Anti-pesticide petition: An unprecedented grassroots movement

LeMondea day ago
In just 10 days, a petition on the website of France's Assemblée Nationale, launched by a student who says she has no political affiliation, has garnered more than 1.5 million signatures. The record is striking: Never before had a grassroots initiative of this kind surpassed the 500,000-signature mark. The momentum behind it now appears to be so strong that no one can predict where it will stop. The petition calls for the "immediate repeal" of legislation known as the Duplomb Law, which was definitively adopted on July 8 and provides for rolling back a series of environmental measures. These include speeding up water storage projects, facilitating intensive livestock farming, and, above all, reintroducing certain pesticides, including acetamiprid, a neonicotinoid that has been banned in France since 2018, but still permitted in the European Union until 2033. After intense lobbying, beet and hazelnut producers convinced lawmakers to allow it to be reauthorized for use, arguing that it was their only way to not fall prey to competition from neighboring countries.
The unprecedentedly large grassroots movement making itself heard on environmental issues through the now-famous petition has caught everyone off guard. It comes as a contrast to the 2024 European elections, in which, in France and many other European Union countries, environmentalist parties lost ground while the far-right surged in the polls. The petition reveals not only a genuine surge in environmental awareness but also a determination to have an impact when public health is at stake.
Acetamiprid has been accused of harming pollinating insects, accumulating in soil and groundwater and posing risks to human health. The petition's many signatories easily identified with its wording, condemning what it described as a "scientific, ethical, environmental and public health aberration." The influence of the FNSEA farming union, which staunchly defends intensive agriculture practices, has undoubtedly also been targeted by the movement. Before becoming a senator (from the right-wing Les Républicains party, LR), Laurent Duplomb, the legislation's author, was the president of a farmers' representative body in central France.

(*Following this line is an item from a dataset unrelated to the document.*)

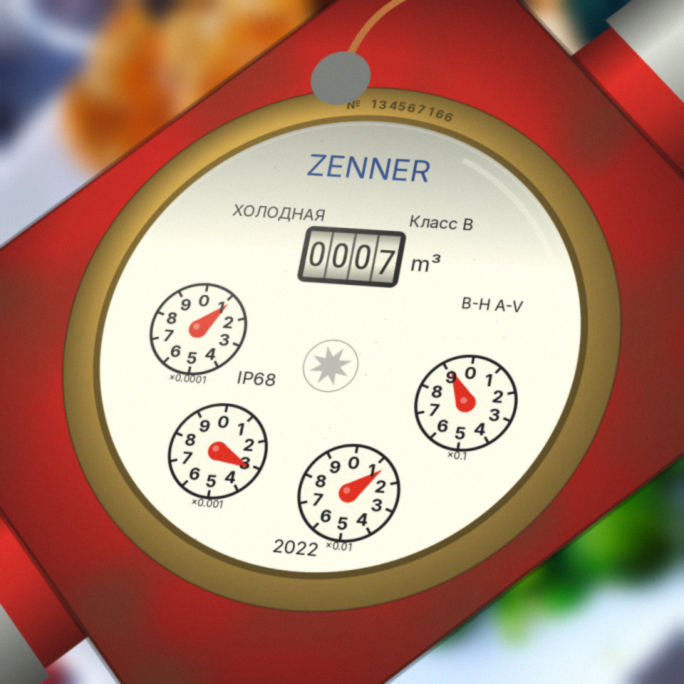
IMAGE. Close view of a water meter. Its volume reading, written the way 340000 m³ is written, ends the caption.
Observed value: 6.9131 m³
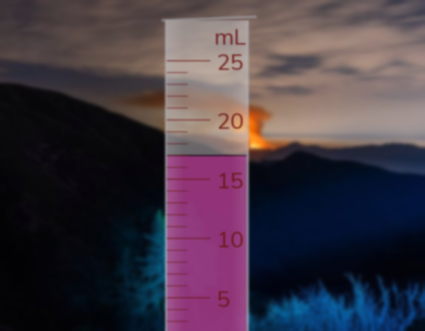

Democratically speaking, the grassroots movement's success is significant. Its first effect has been to highlight the French Parliament's recent shortcomings. By surpassing 500,000 signatures, the petitioners have secured the possibility that a public debate on the law could be held when Parliament reconvenes, after the Assemblée, far too divided, failed to hold such a debate when the bill was being examined in late May. A maneuver by the bill's rapporteur, Julien Dive (LR), to initially reject the bill as a way to circumvent obstruction tactics from the left, resulted in the debate being held behind closed doors, conducted in a joint committee composed of seven members of each chamber. While the process was legal, it has proven unsatisfactory. Given the stakes raised by the bill, it was imperative that both sides be able to openly express their positions on it.
The petition's second effect has been to put the entire political class on edge. Riding this newfound surge of momentum, the left has vowed to scrap the Duplomb law. However, aside from waiting for the Constitutional Council to decide on the matter, it has fewer options at its disposal than the president, who can request that a new deliberation on the law be held or even hold back on promulgating it, if the public outcry grows further. The petitioners likely did not intend to bring Emmanuel Macron back into the center of the public debate, but the implacable logic of the Fifth Republic has led to just that.